→ Task description: Say how many lines in the records include the string "from", adding no other words.

*** Opening Input material ***

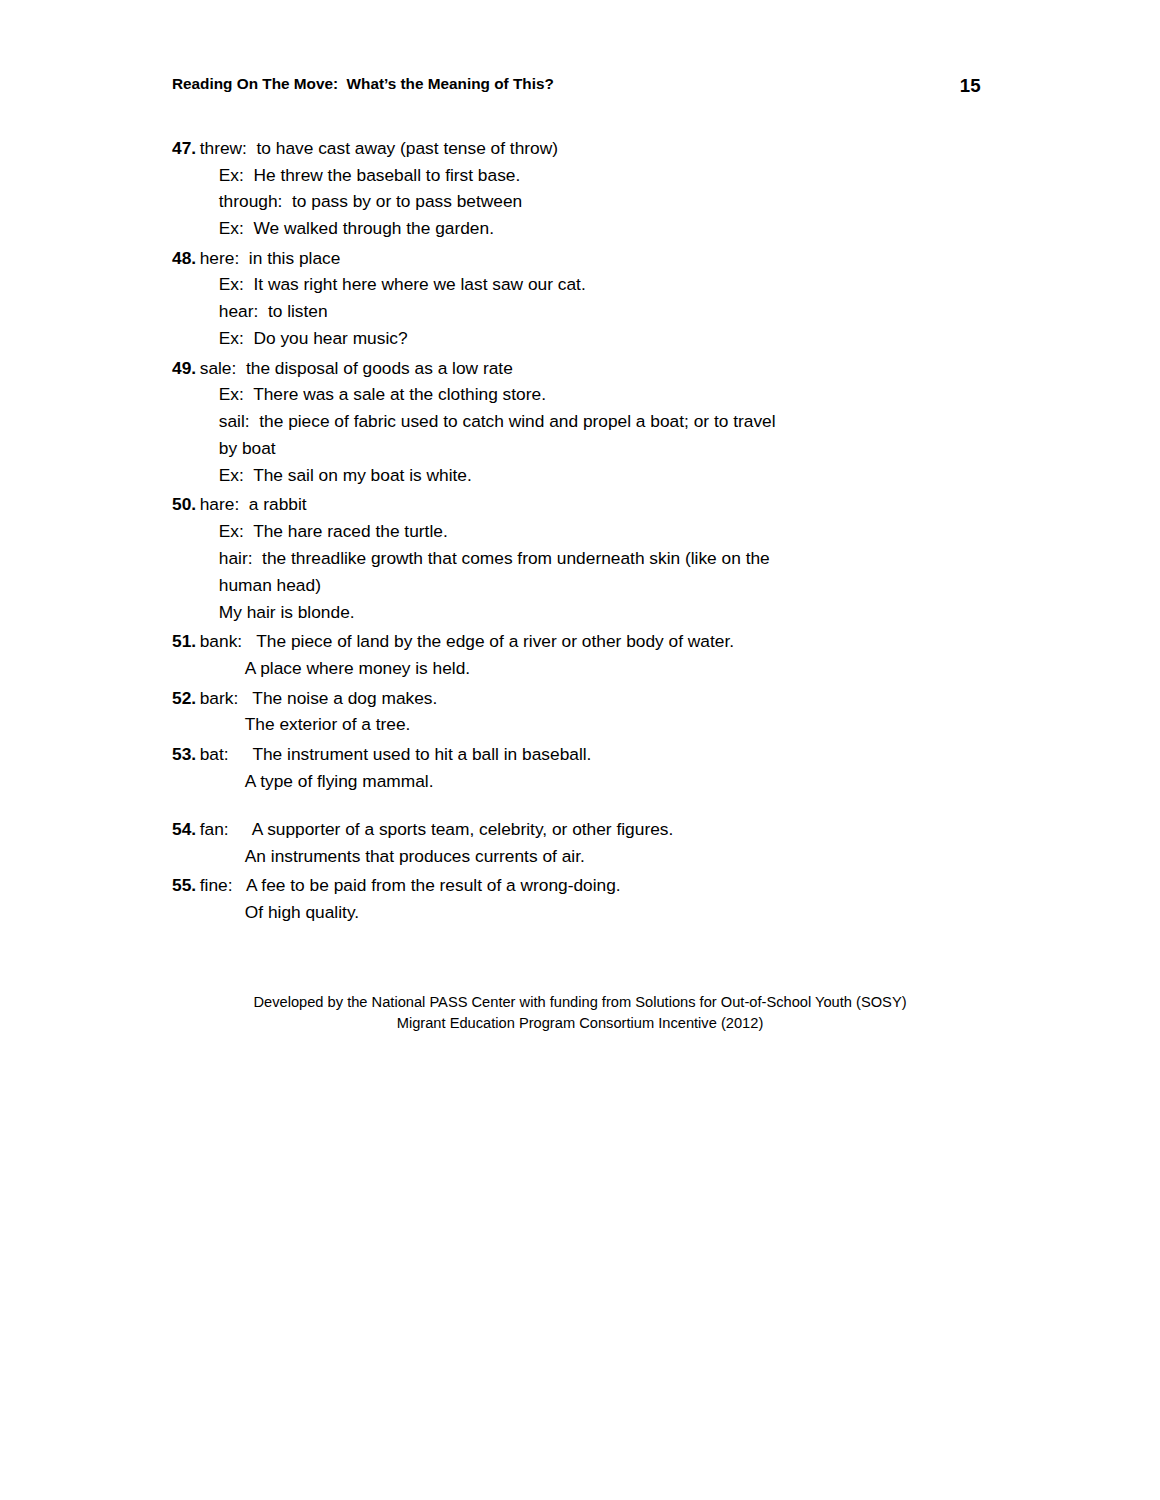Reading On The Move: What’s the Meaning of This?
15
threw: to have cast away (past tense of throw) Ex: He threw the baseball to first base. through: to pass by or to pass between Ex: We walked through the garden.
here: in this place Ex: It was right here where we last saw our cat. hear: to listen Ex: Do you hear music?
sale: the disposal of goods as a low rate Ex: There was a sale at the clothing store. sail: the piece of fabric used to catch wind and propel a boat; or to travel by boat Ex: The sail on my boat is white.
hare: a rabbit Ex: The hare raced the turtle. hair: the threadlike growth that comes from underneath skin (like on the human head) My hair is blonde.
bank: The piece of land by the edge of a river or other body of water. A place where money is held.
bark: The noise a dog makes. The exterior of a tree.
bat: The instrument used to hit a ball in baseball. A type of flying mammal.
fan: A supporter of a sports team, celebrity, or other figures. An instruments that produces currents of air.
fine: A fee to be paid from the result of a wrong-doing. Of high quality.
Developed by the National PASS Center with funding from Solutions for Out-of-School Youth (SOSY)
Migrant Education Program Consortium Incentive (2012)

*** Closing Input material ***

→ Answer: 3